FRAGMENTO PARA LEER:

....

3. El amor a Dios y al prójimo
(Luc. 10:27; “Aquél, respondiendo,
dijo: Amarás al Señor tu Dios con todo tu corazón, y con toda tu alma, y con
todas tus fuerzas, y con toda tu mente; y a tu prójimo como a ti mismo.”) (Jn.
13:34-35; “Un mandamiento nuevo os doy: Que os
améis unos a otros; como yo os he amado, que también os améis unos a
otros. En esto conocerán todos que sois mis discípulos, si tuviereis amor
los unos con los otros.”).
Beneficios:
Los
creyentes en Jesucristo, que fielmente estudian y obedecen la Palabra de Dios, gozarán
de las siguientes bendiciones:
1. Una base para su Fe y
Conducta y para guiar su esfuerzo en brindar a Dios un excelente servicio (2 Tim. 3:16-17; “Toda la Escritura es
inspirada por Dios, y útil para enseñar, para redargüir, para corregir, para
instruir en justicia, a fin de que el hombre de Dios sea perfecto,
enteramente preparado para toda buena obra.“).
2. La presencia del Señor
Jesucristo, quien confirmará la Palabra con las señales prometidas (Mat. 28:20; “Enseñándoles
que guarden todas las cosas que os he mandado; y he aquí yo estoy con vosotros
todos los días, hasta el fin del mundo. Amén.”) (Mar. 16:20; “Y ellos, saliendo, predicaron en todas partes,
ayudándoles el Señor y confirmando la palabra con las señales que la seguían. Amén”).

....

REGISTROS PROPORCIONADOS:

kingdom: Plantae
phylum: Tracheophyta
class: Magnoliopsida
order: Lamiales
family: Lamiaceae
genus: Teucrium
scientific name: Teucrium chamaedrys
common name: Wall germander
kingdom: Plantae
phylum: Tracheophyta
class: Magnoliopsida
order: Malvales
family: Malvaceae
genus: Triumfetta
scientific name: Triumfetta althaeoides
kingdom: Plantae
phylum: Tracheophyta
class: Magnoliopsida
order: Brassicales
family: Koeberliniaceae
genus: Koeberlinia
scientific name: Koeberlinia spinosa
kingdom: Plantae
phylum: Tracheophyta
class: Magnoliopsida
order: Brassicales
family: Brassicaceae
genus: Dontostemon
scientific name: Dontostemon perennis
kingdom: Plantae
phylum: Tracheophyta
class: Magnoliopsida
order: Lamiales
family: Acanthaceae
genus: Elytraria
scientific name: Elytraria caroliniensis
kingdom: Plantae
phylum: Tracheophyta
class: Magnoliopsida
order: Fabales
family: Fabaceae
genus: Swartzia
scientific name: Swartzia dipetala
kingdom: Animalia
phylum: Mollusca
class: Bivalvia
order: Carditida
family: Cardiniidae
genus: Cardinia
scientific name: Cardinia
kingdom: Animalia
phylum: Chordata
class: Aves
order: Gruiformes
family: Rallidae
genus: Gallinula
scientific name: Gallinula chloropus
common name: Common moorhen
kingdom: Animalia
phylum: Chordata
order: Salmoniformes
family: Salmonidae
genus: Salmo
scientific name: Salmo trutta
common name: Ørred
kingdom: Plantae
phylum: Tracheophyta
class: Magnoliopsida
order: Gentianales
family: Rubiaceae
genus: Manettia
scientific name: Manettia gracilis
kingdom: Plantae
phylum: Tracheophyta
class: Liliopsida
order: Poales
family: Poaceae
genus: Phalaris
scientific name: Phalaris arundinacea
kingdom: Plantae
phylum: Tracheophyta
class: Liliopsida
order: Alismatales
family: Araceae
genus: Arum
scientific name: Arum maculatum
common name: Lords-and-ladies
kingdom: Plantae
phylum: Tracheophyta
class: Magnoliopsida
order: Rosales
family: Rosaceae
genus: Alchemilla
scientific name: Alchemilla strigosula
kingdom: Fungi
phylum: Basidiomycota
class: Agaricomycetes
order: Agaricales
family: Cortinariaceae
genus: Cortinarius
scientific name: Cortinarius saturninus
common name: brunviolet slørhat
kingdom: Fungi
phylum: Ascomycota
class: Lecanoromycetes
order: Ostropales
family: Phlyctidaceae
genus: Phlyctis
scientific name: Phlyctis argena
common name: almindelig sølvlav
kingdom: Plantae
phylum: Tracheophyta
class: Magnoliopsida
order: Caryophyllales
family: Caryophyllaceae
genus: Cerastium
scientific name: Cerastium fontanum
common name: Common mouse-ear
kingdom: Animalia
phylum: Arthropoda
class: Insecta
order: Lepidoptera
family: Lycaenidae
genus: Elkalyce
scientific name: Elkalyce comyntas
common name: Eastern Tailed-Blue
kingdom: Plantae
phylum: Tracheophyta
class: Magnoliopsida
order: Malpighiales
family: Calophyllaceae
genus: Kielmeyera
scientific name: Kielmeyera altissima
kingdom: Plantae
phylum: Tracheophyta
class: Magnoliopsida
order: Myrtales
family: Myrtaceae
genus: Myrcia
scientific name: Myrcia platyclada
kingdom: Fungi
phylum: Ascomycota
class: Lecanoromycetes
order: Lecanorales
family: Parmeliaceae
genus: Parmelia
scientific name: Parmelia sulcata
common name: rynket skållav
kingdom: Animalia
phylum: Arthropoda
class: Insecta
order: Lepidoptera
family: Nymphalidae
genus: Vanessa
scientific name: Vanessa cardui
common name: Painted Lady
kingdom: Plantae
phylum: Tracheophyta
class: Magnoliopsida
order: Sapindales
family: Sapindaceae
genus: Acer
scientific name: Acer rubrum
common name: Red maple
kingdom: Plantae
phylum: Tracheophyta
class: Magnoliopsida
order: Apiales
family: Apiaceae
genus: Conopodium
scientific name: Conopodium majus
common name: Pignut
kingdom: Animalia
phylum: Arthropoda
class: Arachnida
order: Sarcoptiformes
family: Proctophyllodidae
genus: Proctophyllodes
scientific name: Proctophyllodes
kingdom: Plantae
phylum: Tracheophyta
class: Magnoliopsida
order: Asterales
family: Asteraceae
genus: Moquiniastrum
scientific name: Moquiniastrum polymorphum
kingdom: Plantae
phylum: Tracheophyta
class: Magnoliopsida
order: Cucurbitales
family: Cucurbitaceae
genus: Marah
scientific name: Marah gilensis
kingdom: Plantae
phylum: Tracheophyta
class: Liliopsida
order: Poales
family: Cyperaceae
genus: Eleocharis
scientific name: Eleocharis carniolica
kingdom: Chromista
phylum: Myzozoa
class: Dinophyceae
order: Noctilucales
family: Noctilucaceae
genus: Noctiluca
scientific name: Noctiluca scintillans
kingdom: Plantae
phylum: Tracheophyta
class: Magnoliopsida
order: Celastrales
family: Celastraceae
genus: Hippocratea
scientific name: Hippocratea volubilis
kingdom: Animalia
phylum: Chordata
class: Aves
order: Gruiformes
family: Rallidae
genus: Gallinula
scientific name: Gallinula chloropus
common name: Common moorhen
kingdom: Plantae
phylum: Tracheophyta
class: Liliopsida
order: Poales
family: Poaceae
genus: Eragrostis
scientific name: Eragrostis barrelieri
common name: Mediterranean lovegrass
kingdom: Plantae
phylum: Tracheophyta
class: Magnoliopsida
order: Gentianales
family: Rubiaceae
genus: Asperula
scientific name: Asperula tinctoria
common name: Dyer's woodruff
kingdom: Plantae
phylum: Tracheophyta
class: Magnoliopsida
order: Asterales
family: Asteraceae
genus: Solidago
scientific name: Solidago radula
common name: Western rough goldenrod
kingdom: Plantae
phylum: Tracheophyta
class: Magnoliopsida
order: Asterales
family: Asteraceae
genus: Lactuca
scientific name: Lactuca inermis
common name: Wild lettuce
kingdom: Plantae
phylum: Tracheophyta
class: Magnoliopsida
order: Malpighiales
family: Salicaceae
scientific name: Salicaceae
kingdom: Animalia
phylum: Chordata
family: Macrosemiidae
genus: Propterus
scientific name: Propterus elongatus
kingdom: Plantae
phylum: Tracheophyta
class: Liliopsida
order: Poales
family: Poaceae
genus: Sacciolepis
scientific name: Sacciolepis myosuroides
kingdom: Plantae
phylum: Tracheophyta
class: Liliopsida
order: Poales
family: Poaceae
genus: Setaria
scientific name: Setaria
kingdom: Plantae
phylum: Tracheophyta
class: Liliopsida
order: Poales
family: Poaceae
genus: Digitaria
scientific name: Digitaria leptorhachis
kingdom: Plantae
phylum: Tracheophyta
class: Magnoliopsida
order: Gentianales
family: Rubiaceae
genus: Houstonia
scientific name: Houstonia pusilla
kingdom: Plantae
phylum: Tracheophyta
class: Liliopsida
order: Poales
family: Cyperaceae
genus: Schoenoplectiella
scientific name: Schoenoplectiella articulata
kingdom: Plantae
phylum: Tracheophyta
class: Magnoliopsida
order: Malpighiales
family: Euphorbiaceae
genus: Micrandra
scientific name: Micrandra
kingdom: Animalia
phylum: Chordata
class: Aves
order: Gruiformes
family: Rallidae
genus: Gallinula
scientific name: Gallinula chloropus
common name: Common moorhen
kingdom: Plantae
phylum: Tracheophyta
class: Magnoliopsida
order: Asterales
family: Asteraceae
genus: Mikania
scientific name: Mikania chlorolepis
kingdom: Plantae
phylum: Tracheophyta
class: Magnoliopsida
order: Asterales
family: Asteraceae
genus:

....

OBJETIVO DEL EJERCICIO:
Por favor, indica qué bendición aparece en segundo lugar en el fragmento sobre el amor a Dios y al prójimo.

RESULTADO OBTENIDO:
La presencia del Señor Jesucristo, quien confirmará la Palabra con las señales prometidas.